#### Supplied passage:
Reasonable steps shall be taken to insure that such Notices are not
altered, defaced, or covered by any other materials.
(d) Pursuant to section 2423.30 of the Authority's Rules and
Regulations, notify the Regional Director, Region VIII, Federal Labor
Relations Authority, 350 South Figueroa Street, 10th Floor, Los Angeles,
California 90071, in writing, within 30 days from the date of this
Order, as to what steps have been taken to comply herewith.
Issued, Washington, D.C., January 20, 1987.
/s/ Henry B. Frazier III, Member
/s/ Jean McKee, Member
FEDERAL LABOR RELATIONS AUTHORITY
Dissenting Opinion of Chairman Calhoun
In disagreement with my colleagues, I conclude in the circumstances
of this case that the Respondent provided the Union with adequate notice
of its intent to implement changes in employment suitability checks.

#### Provided material:
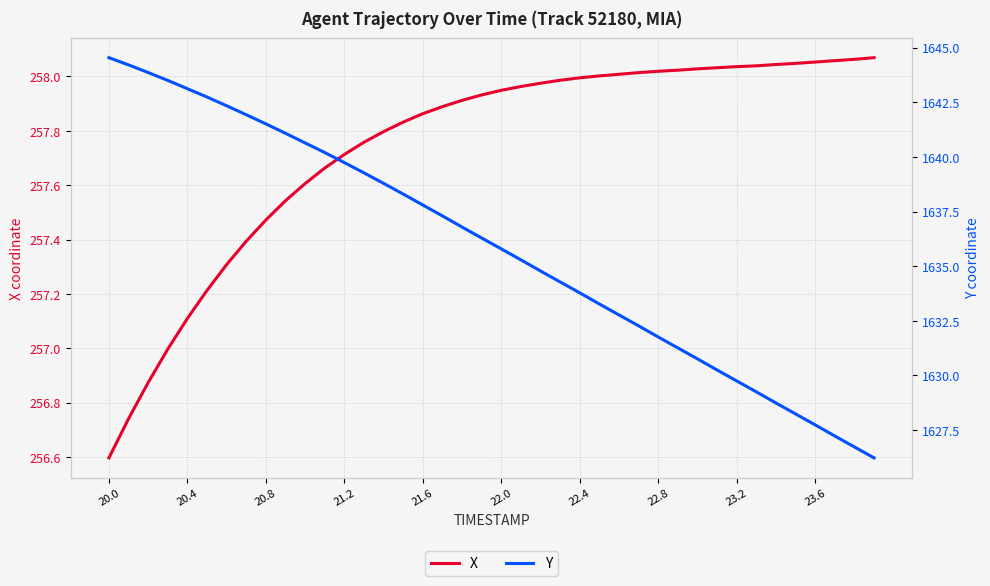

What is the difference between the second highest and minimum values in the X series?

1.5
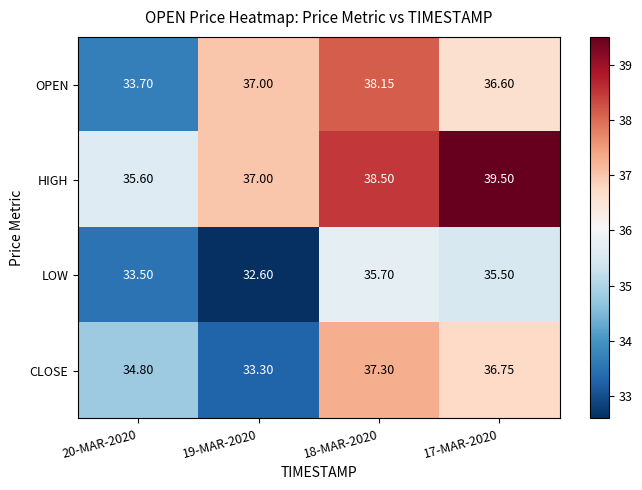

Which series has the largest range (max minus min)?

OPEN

* * *

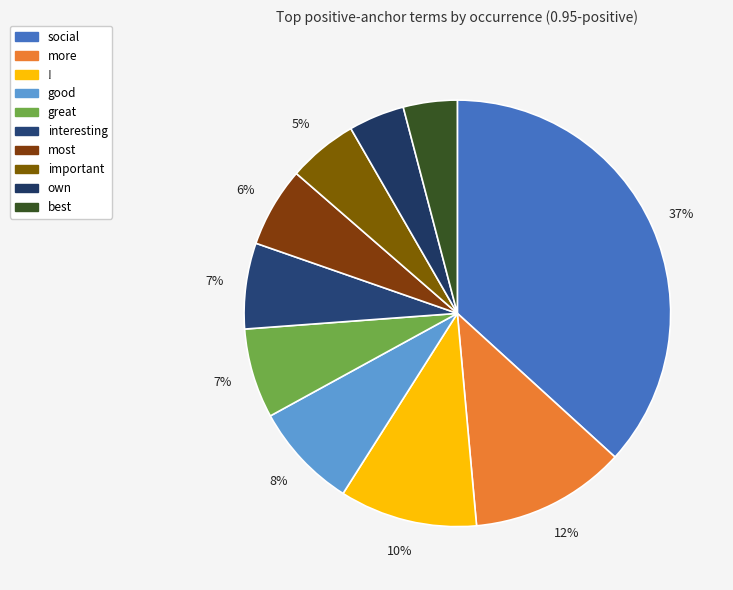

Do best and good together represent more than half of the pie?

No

...

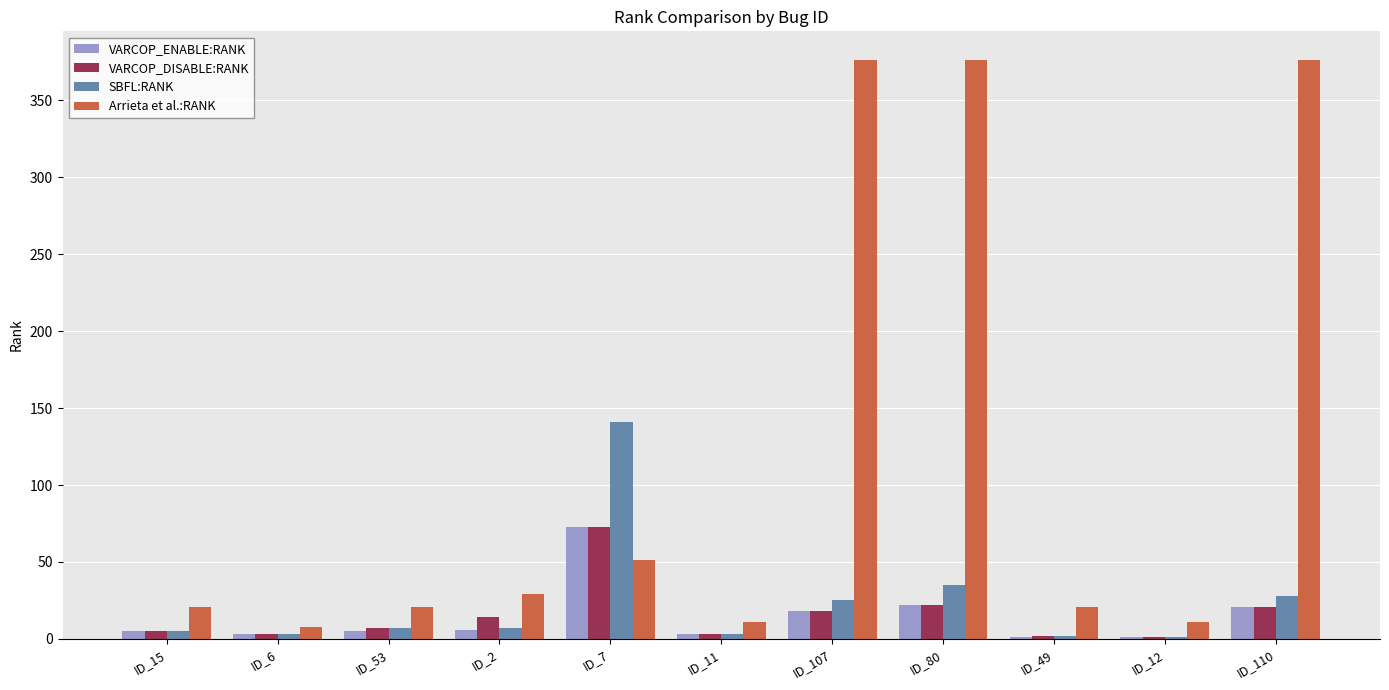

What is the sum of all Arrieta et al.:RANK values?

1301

#### Task requirements:
[A] In the Authority decision, rewrite the stretch from "Issued, Washington, D.C., January" through "employment suitability checks.", replacing "Respondent" with "Agency".
[B] Copy the stretch of entries from the line containing "What is the difference" through the line containing "Which series has", both lines included. Leave out the pictures.

#### Solutions per task:
[A]
Issued, Washington, D.C., January 20, 1987.
/s/ Henry B. Frazier III, Member
/s/ Jean McKee, Member
FEDERAL LABOR RELATIONS AUTHORITY
Dissenting Opinion of Chairman Calhoun
In disagreement with my colleagues, I conclude in the circumstances
of this case that the Agency provided the Union with adequate notice
of its intent to implement changes in employment suitability checks.

[B]
What is the difference between the second highest and minimum values in the X series?

1.5

Which series has the largest range (max minus min)?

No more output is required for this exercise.